**Directions for this task**
Could you copy every line of the data that contains the word "Customs"?

>>>>>

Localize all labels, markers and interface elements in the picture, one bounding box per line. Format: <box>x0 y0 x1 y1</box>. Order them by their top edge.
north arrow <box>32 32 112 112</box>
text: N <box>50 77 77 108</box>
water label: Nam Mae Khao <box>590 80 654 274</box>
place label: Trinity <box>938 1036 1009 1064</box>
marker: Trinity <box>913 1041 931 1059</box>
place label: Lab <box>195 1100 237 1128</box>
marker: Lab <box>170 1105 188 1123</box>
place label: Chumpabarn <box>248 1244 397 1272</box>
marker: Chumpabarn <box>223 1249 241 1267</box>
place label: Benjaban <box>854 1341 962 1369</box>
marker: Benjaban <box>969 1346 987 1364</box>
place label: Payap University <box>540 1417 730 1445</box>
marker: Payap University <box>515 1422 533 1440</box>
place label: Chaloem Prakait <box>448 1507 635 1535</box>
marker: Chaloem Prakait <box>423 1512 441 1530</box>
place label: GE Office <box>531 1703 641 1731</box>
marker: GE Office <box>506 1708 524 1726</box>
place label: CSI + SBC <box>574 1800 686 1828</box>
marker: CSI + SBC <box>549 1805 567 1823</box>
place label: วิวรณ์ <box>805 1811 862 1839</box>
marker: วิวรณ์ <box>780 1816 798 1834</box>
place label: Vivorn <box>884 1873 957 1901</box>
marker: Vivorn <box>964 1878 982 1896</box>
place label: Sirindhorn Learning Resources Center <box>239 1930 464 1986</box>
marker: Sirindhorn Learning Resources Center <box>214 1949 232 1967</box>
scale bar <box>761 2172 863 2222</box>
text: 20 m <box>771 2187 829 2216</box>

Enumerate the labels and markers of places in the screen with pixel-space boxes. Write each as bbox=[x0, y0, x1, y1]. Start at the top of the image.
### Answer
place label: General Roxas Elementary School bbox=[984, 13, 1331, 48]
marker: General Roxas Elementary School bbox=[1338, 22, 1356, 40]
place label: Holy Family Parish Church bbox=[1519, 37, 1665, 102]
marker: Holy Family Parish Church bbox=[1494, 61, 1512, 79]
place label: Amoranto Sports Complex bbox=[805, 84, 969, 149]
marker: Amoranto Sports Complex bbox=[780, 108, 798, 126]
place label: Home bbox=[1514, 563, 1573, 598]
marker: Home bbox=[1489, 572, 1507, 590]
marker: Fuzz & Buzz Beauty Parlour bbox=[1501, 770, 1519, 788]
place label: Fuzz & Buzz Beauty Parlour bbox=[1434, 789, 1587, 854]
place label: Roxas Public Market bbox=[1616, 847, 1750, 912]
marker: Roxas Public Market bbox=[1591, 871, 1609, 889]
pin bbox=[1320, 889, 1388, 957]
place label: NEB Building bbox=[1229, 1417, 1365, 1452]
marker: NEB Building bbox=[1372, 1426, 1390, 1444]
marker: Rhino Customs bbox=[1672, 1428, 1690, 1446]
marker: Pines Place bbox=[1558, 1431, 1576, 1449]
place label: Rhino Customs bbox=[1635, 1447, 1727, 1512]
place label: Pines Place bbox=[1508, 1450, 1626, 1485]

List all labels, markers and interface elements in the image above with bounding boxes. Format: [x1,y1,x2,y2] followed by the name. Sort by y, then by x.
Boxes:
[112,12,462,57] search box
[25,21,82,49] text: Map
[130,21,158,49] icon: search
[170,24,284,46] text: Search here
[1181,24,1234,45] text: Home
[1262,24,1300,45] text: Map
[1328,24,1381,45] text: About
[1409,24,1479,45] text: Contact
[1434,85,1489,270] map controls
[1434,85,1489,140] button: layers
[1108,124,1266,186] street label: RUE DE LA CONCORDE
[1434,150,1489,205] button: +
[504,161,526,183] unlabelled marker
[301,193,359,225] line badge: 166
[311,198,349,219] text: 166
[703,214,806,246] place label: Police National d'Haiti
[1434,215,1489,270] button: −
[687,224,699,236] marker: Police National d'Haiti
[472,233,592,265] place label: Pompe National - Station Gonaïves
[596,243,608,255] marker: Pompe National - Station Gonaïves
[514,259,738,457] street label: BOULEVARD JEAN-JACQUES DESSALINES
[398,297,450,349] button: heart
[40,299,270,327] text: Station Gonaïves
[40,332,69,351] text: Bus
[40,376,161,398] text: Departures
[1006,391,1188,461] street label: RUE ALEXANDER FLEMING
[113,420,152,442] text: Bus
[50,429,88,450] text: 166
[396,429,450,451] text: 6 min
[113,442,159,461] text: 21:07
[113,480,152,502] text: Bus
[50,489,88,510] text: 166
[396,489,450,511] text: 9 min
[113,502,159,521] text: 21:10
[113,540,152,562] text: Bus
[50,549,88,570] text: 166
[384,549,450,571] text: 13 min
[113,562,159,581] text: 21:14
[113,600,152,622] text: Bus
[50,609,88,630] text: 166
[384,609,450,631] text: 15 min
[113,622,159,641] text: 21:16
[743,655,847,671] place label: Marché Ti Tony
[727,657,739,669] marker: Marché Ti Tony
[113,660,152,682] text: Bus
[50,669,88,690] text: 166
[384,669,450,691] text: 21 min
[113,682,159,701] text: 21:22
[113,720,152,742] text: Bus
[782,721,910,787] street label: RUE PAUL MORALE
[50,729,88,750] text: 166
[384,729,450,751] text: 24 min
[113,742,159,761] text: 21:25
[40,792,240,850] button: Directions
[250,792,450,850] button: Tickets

<<<<<

**Exercise answer**
marker: Rhino Customs bbox=[1672, 1428, 1690, 1446]
place label: Rhino Customs bbox=[1635, 1447, 1727, 1512]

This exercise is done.